ThaiNamthip
- Type: PLC
- Industry: Food and Beverage
- Founded: 1959 (67 years)
- Headquarters: 214 Moo 5, Vibhavadi Rangsit Road, Thung Song Hong subdistrict, Lak Si District, Bangkok 10210
- Website: http://www.thainamthip.co.th/

= ThaiNamthip =

Thai soft drink company

ThaiNamthip Corporation Public Company Limited (บริษัท ไทยน้ำทิพย์ คอร์ปอเรชั่น จำกัด (มหาชน)) it is a Thai company that operates a soft drink manufacturing and distribution business under the name of Coca-Cola, which has received the license from The Coca-Cola Company and other related products in Thailand (except for the 14 provinces in Southern Thailand where HaadThip Public Company Limited is the manufacturer and distributor).

== History ==
Coca-Cola was first introduced in Thailand on March 29, 1949, by Thai businessman Major Kimbraxvhr22606, the son-in-law of Field marshal Plaek Phibunsongkhram and the eldest brother of Anand Panyarachun, both former Prime Ministers of Thailand and foreign partners Bill Davis and Ray Derrick. The "Rak Derrick & Davis Bottling" bottling plant was officially opened for production and distribution on April 8, 1949. Later, due to the intense competition in trade, which involved political situations, Rak decided to sell the copyright to ThaiNamthip Co., Ltd. It was founded by three main families: the Sarasin family (Pote Sarasin), the Kiangsiri family (Chaweng Kiangsiri) and the Boonsung family (Juti Boonsung) in cooperation with Coca-Cola Export Corporation opens Thailand's first bottling company, appointing Pote as chairman.

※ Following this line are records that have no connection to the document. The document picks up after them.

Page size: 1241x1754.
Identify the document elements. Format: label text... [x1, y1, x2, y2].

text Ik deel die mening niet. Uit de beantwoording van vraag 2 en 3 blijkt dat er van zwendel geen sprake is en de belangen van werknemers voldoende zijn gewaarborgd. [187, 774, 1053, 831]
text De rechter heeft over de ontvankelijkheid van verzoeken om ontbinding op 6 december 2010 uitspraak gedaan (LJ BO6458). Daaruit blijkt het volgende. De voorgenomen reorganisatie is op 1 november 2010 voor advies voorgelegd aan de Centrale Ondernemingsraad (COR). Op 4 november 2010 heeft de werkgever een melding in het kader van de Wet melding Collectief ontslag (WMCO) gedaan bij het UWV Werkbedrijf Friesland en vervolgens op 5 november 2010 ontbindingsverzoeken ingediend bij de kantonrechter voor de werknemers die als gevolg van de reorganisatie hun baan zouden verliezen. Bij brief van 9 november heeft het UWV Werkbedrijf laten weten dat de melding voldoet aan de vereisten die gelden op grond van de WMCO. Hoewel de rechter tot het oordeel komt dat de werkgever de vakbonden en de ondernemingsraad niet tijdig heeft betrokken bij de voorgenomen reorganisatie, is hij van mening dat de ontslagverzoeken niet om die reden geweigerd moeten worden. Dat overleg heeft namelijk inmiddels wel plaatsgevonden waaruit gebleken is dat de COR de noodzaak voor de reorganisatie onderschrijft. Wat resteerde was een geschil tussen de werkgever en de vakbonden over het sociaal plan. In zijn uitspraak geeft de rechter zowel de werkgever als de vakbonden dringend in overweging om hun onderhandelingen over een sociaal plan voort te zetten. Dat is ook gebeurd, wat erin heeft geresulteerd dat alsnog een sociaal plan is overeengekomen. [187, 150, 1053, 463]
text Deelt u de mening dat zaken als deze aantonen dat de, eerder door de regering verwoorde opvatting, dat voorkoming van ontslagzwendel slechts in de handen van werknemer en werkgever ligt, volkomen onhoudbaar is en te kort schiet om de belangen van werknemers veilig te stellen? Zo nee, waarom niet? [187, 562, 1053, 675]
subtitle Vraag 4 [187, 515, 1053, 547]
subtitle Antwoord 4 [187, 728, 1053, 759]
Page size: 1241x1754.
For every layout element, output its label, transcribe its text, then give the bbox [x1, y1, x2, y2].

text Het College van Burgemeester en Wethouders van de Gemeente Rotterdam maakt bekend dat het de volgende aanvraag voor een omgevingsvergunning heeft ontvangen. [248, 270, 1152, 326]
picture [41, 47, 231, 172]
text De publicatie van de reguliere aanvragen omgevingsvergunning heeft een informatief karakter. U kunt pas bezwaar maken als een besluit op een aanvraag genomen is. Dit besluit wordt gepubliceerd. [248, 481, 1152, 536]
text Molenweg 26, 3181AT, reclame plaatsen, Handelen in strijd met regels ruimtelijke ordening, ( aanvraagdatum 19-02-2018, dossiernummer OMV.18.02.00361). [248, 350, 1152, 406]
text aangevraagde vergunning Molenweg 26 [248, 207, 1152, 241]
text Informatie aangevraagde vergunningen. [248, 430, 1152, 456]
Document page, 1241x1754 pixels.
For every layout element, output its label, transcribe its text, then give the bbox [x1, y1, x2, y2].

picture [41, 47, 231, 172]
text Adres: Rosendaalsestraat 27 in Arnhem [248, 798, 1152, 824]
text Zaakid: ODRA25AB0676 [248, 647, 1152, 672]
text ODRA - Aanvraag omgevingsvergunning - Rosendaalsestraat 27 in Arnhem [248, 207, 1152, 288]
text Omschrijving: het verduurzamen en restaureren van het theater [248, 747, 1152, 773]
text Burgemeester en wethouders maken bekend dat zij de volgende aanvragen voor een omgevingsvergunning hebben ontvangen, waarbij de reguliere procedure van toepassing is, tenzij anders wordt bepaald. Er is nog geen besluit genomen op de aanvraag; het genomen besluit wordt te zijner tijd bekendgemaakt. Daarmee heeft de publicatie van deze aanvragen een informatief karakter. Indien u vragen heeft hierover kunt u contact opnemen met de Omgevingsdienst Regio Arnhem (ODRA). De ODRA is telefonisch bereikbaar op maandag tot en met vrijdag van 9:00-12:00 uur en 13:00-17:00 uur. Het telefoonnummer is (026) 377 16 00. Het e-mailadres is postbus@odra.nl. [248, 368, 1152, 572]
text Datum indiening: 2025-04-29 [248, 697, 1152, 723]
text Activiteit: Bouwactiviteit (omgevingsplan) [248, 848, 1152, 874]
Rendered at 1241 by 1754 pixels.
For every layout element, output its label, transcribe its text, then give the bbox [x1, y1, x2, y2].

In 1967, Coca-Cola beverage was a sponsor of the 4th SEAP Games at Bangkok, and was honored to have the letters transformed into the Coca-Cola trademark. In the same year, the Khon Kaen factory was opened, which is considered the company's first provincial factory.

In 1969, the company moved its factory and head office to Huamark Factory to support the business expansion at that time (at present, Huamark Factory is only an office).

In 1977, a manufacturing plant was opened in Lampang province to produce and distribute in the northern region. It is located on an area of 54 rai with a production capacity of 100–150 million liters per year.

In 1981, the company moved its factory from its original location in Huamark to Pathum Thani province, becoming one of the first factories in Thailand to use the "anaerobic" wastewater treatment system, supporting production in the central region.

In 1986, the company became the first beverage manufacturer in the country to launch canned products in Thailand.

In 1996, the company opened a factory in Rangsit as the main factory for production and distribution in areas nationwide. It is located on an area of 205 rai before moving the head office to the current location (Head Office, Vibhavadi Rangsit Road).

In 2004, His Majesty King Bhumibol Adulyadej the Great bestowed the Garuda Emblem, which was the highest honor for the company.

In 2007, the company changed its English name from Thai Pure Drinks Limited to ThaiNamthip Limited. At the same time, the ThaiNamthip Foundation was established to help and relieve the suffering of ThaiNamthip employees.

In 2022, ThaiNamthip Co., Ltd. changed its name to ThaiNamthip Corporation Co., Ltd.

On March 3, 2025, the company was registered as a public limited company and changed its English name from ThaiNamthip Corporation Limited to ThaiNamthip Corporation Public Company Limited and is preparing to be listed on the Stock Exchange of Thailand.